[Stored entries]
+ + + + +

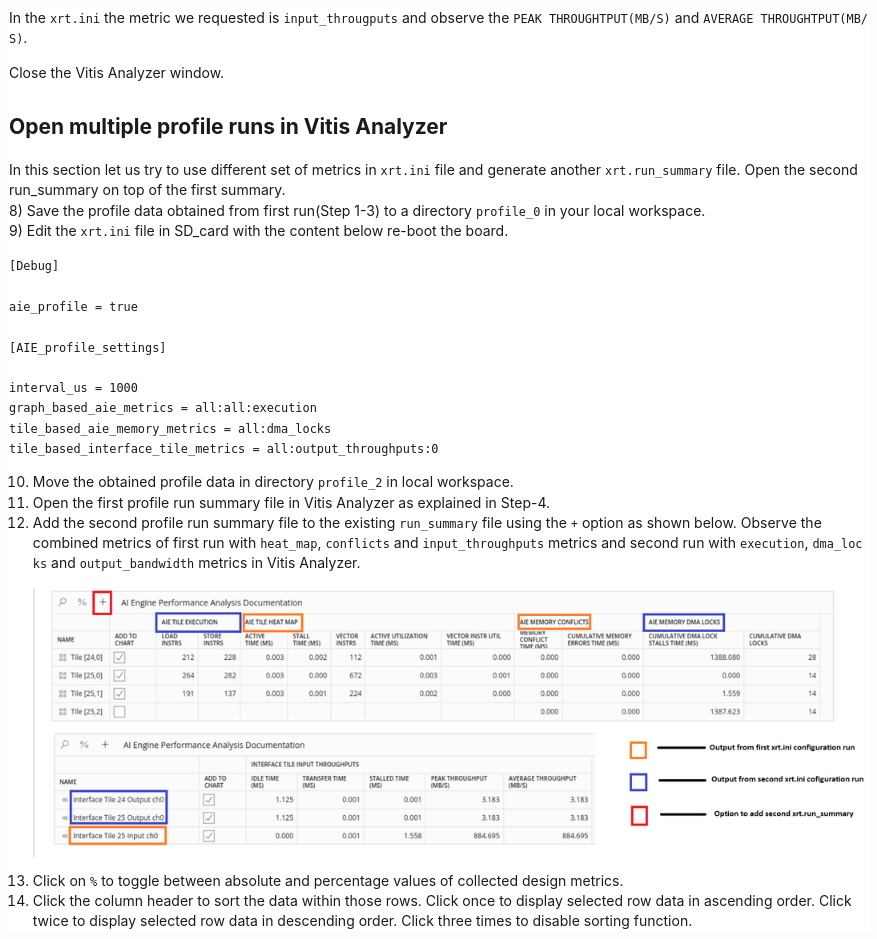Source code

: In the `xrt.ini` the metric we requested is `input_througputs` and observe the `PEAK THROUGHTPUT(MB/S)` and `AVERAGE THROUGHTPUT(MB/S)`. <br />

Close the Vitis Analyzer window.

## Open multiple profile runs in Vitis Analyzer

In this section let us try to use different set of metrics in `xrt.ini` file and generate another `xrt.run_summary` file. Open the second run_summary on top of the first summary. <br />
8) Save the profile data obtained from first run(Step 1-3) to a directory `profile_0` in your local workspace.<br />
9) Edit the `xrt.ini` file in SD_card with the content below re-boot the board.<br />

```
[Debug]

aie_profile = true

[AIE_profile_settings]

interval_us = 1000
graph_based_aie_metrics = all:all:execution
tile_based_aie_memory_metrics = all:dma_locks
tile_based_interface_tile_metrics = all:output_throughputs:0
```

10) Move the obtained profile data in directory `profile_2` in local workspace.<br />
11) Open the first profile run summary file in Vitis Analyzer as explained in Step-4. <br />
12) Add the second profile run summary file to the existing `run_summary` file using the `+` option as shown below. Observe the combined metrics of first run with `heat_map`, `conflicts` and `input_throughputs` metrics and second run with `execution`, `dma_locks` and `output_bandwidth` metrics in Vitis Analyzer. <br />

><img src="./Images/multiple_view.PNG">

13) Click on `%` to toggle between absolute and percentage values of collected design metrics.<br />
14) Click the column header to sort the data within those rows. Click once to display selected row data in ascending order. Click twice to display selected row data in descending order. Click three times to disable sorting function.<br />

+ + + + +

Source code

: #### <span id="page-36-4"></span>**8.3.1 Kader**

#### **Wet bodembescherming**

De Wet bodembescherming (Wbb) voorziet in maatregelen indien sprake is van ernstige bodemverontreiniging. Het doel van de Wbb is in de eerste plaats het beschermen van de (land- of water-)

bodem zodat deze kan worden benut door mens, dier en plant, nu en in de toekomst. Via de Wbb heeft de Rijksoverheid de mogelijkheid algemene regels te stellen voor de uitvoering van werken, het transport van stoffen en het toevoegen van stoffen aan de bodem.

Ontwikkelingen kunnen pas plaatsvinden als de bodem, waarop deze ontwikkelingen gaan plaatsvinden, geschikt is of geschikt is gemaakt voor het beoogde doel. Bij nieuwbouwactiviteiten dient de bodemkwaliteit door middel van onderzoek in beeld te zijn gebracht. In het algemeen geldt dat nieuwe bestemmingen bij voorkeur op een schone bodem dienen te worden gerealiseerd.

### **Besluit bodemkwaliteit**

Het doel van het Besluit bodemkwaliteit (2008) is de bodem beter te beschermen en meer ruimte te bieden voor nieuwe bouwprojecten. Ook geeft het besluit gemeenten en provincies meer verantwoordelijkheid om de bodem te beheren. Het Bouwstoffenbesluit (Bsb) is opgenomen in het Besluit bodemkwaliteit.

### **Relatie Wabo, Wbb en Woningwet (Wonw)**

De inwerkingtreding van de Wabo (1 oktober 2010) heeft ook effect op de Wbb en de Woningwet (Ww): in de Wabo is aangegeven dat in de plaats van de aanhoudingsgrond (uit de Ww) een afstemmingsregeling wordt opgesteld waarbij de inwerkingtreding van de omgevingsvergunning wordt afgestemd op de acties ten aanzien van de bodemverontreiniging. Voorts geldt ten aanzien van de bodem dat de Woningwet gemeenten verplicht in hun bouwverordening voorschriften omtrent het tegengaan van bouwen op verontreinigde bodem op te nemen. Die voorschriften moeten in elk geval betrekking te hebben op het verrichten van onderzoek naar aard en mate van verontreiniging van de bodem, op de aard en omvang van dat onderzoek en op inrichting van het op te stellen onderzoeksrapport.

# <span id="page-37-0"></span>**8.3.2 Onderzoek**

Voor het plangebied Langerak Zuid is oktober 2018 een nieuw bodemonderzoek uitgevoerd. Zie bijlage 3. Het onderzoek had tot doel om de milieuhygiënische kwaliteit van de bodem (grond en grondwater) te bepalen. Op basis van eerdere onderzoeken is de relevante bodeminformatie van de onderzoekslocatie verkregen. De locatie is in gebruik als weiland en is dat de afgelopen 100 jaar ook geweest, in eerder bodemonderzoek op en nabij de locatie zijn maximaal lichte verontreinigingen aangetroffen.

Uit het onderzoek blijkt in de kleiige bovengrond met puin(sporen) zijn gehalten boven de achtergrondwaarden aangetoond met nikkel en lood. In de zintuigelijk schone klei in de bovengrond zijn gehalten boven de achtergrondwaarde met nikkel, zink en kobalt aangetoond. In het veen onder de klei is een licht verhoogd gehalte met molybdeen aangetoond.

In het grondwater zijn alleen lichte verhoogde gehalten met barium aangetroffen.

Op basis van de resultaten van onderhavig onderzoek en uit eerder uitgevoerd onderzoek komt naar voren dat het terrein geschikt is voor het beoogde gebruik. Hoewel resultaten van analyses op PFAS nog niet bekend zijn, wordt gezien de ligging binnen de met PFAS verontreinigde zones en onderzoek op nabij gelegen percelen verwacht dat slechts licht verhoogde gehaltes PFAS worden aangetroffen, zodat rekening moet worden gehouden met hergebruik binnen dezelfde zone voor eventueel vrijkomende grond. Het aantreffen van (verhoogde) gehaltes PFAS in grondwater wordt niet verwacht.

+ + + + +

- Exercise aim:
Each line of the entries above that includes the string "data" should be copied out.

- Solved problem:
8) Save the profile data obtained from first run(Step 1-3) to a directory `profile_0` in your local workspace.<br />
10) Move the obtained profile data in directory `profile_2` in local workspace.<br />
14) Click the column header to sort the data within those rows. Click once to display selected row data in ascending order. Click twice to display selected row data in descending order. Click three times to disable sorting function.<br />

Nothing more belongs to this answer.